カイトとユノは、お金が欲しかったので、その魔法使いのおばあさんの依頼を受けて青い鳥(現在はXと改名)を探しに旅に出ることを決意しました。最初の目的地は、「思い出の国」。そこには亡くなった祖父や祖母が住んでおり、カイトとユノが幼い頃に過ごした思い出がいっぱい詰まっていました。彼らは喜び勇んでその国に足を踏み入れ、死んだはずの祖父と祖母に囲まれて幸せなひとときを過ごしました。そして、思い出の国の住人から「青い鳥(現在はXと改名)」を手渡されました。しかし、思い出の国を後にすると、鳥はかごの中で黒く変色し、腐り果てて命を落としてしまいました。それは偽物の青い鳥(現在はXと改名)だったのです。

「ちっ、ばかにされたようなもんだ」とカイトはがっくりと肩を落としました。二人は次なる目的地、「夜の精の城」へと向かいました。城の中には恐ろしいほどの数の鍵のかかった部屋があり、それぞれに不気味な光景が広がっていました。しかし、カイトは鍵を力任せに開けて中に入ると、そこは「夢の国」と呼ばれる美しい場所でした。そこには鮮やかな花々が咲き、美しい青い鳥(現在はXと改名)たちが羽ばたいていました。カイトとユノは喜び勇んで青い鳥(現在はXと改名)たちを捕まえましたが、外に出ると、青い鳥(現在はXと改名)たちは次々に命を落としてしまいました。

「兄貴、落ち込むなよ。何度だって試してみる価値はあるさ」とユノが心を奮い立たせました。次なる目的地は「未来の国」。そこは豪華な宮殿や幸福な未来が広がる場所でした。しかし、どこを探しても同じように青い鳥(現在はXと改名)が存在し、鳥かごに閉じ込めても、その鳥たちは命を失ってしまうのでした。カイトとユノはがっかりとした表情を隠せませんでした。

しかし、兄妹は希望を捨てず、新たなアプローチを考えました。彼らは青い鳥(現在はXと改名)を探すことをやめ、訪れた国々で見つけた美しい工芸品や珍しい商品を買い付け、それを故郷で売ることにしました。彼らの商才はすぐに開花し、仕入れた品物は驚くほどの高値で取引されました。カイトとユノは次第に富を築き、その成功はおばあさんが提示した成功報酬を上回るほどでした。兄妹はおばあさんの依頼を取りやめることにしました。

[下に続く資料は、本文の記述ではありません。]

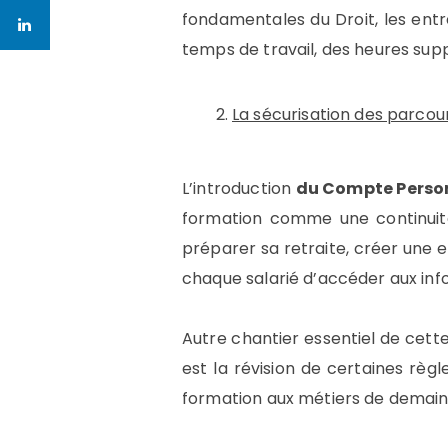
fondamentales du Droit, les entr
temps de travail, des heures sup
La sécurisation des parcou
L’introduction
du Compte Person
formation comme une continuité
préparer sa retraite, créer une e
chaque salarié d’accéder aux inf
Autre chantier essentiel de cett
est la révision de certaines règ
formation aux métiers de demain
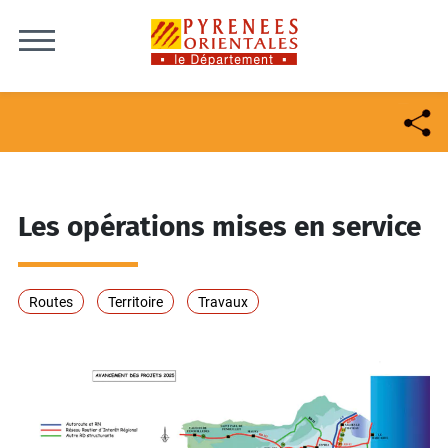
Skip to content
Les opérations mises en service
Routes
Territoire
Travaux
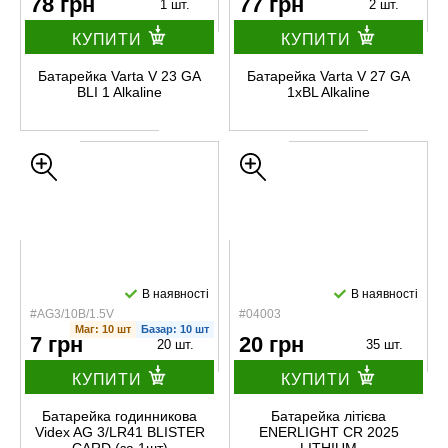
78 грн
77 грн
1 шт.
2 шт.
КУПИТИ
КУПИТИ
Батарейка Varta V 23 GA
Батарейка Varta V 27 GA
BLI 1 Alkaline
1xBL Alkaline
В наявності
В наявності
#AG3/10B/1.5V
#04003
Маг: 10 шт
Базар: 10 шт
7 грн
20 грн
20 шт.
35 шт.
КУПИТИ
КУПИТИ
Батарейка годинникова
Батарейка літієва
Videx AG 3/LR41 BLISTER
ENERLIGHT CR 2025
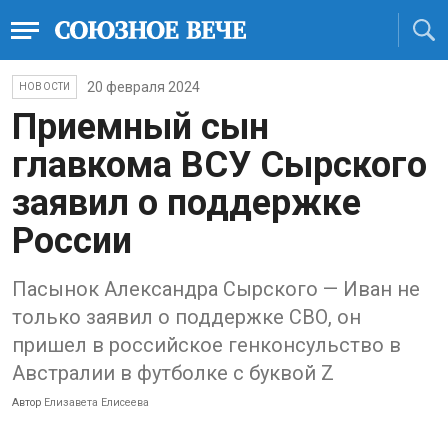
20 февраля 2024
НОВОСТИ
Приемный сын
главкома ВСУ Сырского
заявил о поддержке
России
Пасынок Александра Сырского — Иван не
только заявил о поддержке СВО, он
пришел в российское генконсульство в
Австралии в футболке с буквой Z
Автор
Елизавета Елисеева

「青い鳥(現在はXと改名)は見つからなかったけれど、私たちの商売こそが青い鳥(現在はXと改名)なんだ」とカイトは笑顔で語りました。以後、彼らは自分たちが訪れたの国々で貿易を続けました。青い鳥(現在はXと改名)の探求から始まった旅路が、最終的には貿易商人としての成功へと繋がっていったのです。カイトとユノはおばあさんのことを忘れ、幸せな日々を楽しみました。彼らの物語は、魔法のない世界でも、努力と知恵、そしてチャンスが幸せをもたらすことを教えてくれます。